Menadue also pointed out that strong relationships with customers have sharpened LOD’s competitive edge. “Each HQ team spends hundreds of hours each year building strong relationships with clients and business advisors,” believes Menadue, writing a successful model for a business that focuses on people who requires a lot of trust. The most important thing about a simple attorney referral is the quality of the attorneys being offered. To guarantee the delivery of the best service, especially during difficult times such as the COVID pandemic, Vario strives to maintain the strength of the necessary talent by reaching out to a strong referral network and promoting the benefits of flexibility.
“It is important to us that our legal advisors are examined not only for their technical skills but also for the soft skills that allow them to enter new situations and begin to optimize the value and less fuss,” says Garth.
Meanwhile, LOD claims to have an “extensive network of lawyers and consultants” with a wealth of in-house experience and marketing know-how, Menadue said.
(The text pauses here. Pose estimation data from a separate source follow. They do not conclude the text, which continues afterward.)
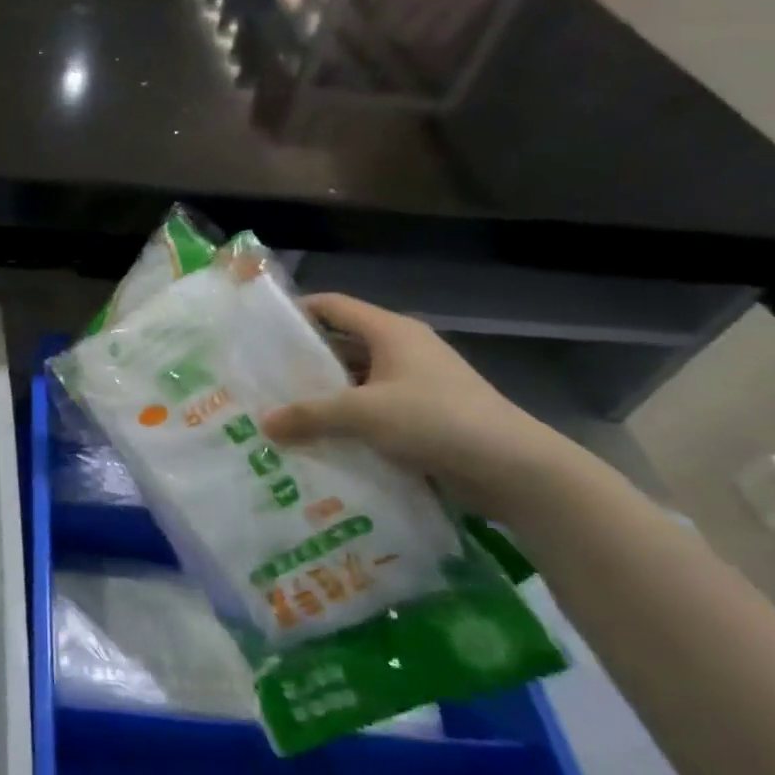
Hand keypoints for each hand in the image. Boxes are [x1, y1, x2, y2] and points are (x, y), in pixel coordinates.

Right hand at [259, 293, 579, 523]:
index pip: (332, 306)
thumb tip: (265, 424)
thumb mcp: (363, 413)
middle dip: (303, 360)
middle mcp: (403, 349)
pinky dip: (348, 418)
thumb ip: (310, 415)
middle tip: (262, 377)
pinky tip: (320, 438)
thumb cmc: (436, 420)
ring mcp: (416, 383)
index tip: (259, 330)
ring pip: (356, 380)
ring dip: (325, 394)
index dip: (296, 312)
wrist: (514, 468)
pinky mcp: (425, 415)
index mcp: (390, 331)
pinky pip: (373, 408)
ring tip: (283, 410)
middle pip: (342, 343)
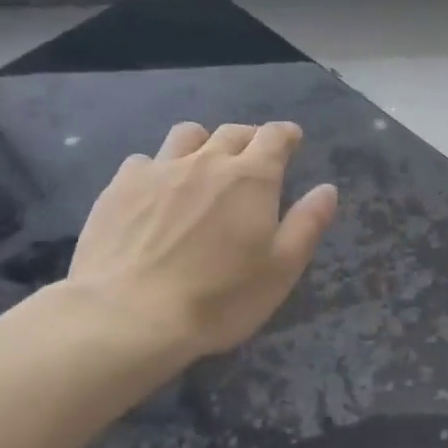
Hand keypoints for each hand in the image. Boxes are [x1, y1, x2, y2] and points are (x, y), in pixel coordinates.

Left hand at [61, 121, 337, 378]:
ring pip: (187, 135)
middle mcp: (207, 162)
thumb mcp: (281, 269)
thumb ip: (307, 224)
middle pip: (233, 131)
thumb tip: (327, 189)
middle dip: (250, 137)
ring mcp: (159, 170)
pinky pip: (144, 160)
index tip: (292, 140)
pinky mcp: (119, 187)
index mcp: (251, 178)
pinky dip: (158, 167)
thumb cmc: (219, 298)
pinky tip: (155, 192)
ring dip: (204, 142)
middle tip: (254, 156)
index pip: (274, 136)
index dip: (286, 134)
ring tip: (204, 164)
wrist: (128, 316)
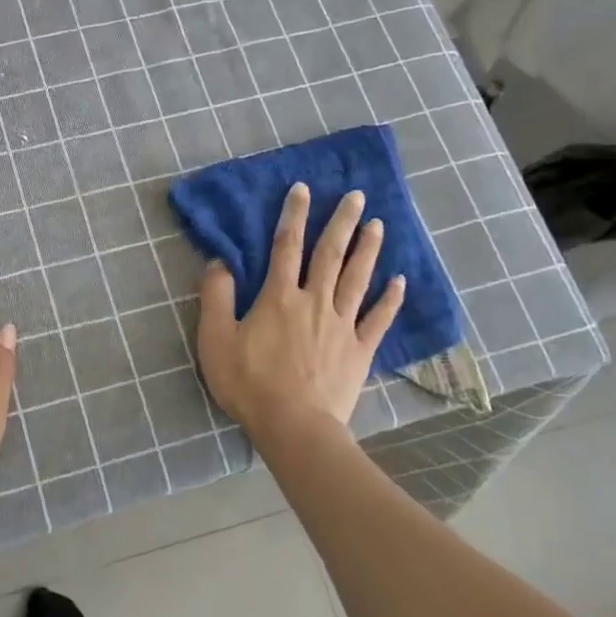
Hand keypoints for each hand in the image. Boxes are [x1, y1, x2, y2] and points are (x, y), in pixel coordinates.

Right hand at [196, 183, 403, 440]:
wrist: (293, 426)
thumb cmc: (249, 383)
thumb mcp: (216, 339)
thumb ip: (216, 297)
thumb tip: (219, 262)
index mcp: (279, 297)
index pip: (286, 246)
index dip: (293, 215)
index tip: (303, 189)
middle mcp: (314, 302)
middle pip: (330, 254)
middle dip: (342, 222)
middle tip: (357, 195)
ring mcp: (341, 325)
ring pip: (357, 279)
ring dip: (368, 249)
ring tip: (379, 224)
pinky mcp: (359, 351)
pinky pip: (378, 319)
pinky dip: (390, 299)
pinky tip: (400, 281)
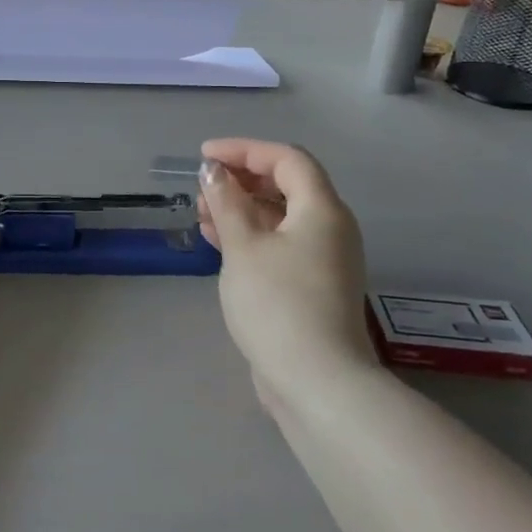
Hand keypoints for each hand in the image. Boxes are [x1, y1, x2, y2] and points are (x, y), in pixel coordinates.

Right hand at [196, 139, 374, 389]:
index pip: (286, 159)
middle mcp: (330, 228)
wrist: (316, 381)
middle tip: (201, 190)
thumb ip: (226, 202)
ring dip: (241, 210)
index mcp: (322, 210)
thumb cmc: (278, 303)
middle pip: (286, 186)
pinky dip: (250, 237)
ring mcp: (323, 260)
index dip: (244, 150)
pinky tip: (218, 243)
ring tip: (201, 215)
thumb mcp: (243, 246)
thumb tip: (214, 171)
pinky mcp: (312, 287)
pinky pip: (279, 245)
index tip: (204, 156)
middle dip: (240, 181)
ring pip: (279, 218)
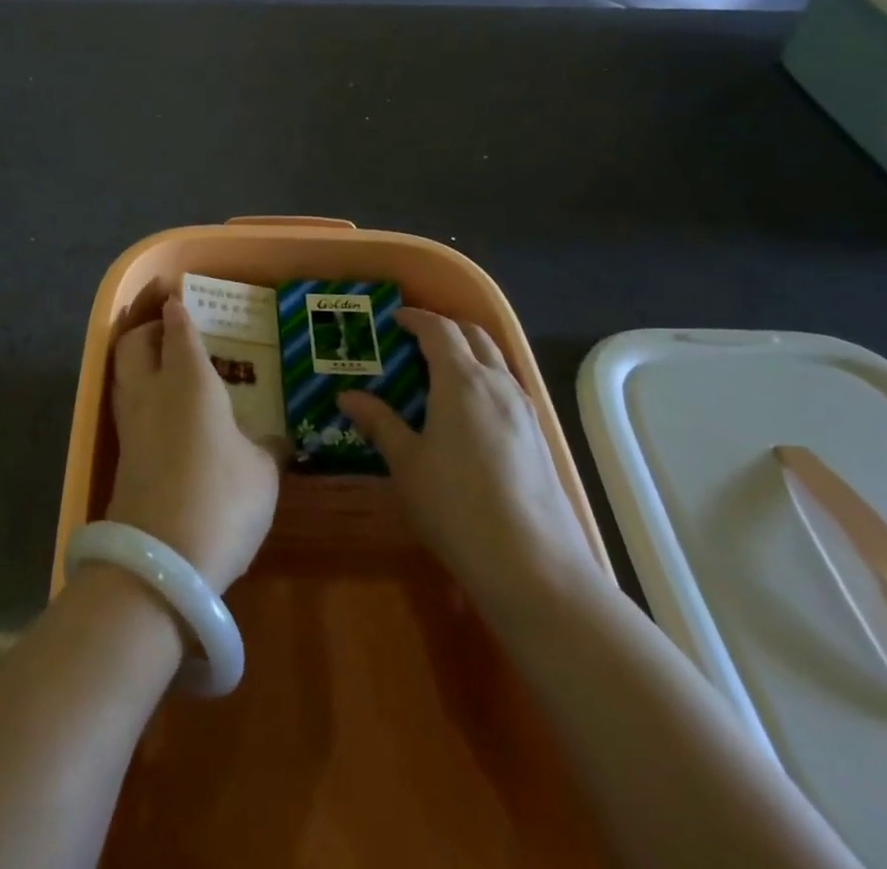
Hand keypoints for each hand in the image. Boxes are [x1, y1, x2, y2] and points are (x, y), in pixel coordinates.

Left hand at [106, 299, 278, 592]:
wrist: (160, 563)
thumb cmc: (222, 499)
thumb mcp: (262, 473)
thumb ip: (266, 449)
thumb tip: (276, 442)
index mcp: (189, 381)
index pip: (179, 332)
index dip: (178, 312)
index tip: (177, 299)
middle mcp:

The provider assigns a “high market value” when evaluating applicants. According to Menadue, the best candidates for the group are legal professionals who understand “not only the law, but also the business side, especially stakeholder management.”
“Due to increased demand for all experience levels, we have invested in a personal support model for our lawyers and consultants to ensure they are always supported by our excellent HQ people who work,” Menadue said.
When asked about the future of the market in Asia, Vario’s Garth said that he saw some short-term pain, because of “the lack of lawyers due to the closure of countries during the “epidemic” is poised to choke the river of wages forever. and thus consumes the resources drawn from consumers.
“We are optimistic about the future of the ALSP market in Asia. The demand for solutions from new customers and new customers in markets close to our headquarters is increasing. We will continue to work we and those clients in multiple jurisdictions across Asia and our corporate headquarters.
— Brett Menadue, LOD
“The ALSP market will continue to be driven by consumer demand,” Garth says, with increased capacity and supply chain sectors requiring solutions beyond legal advice. “This will be part of the answer, but not the whole answer.”
LOD’s Menadue makes a loud noise. “We are optimistic about the future of the ALSP market in Asia. There is an increasing demand for solutions from existing and new customers serving markets close to our headquarters. .We continue to work with those clients in multiple jurisdictions throughout Asia and at our headquarters.
“Uncertainty in some Asian markets” and “the right kind of inflationary pressure in the world” cannot stop the rise of the ALSP market, said Menadue before he added, “We are hopeful for the future that we will begin to see an increase in the market. normal activities as well – including international travel, tourism, and business activities.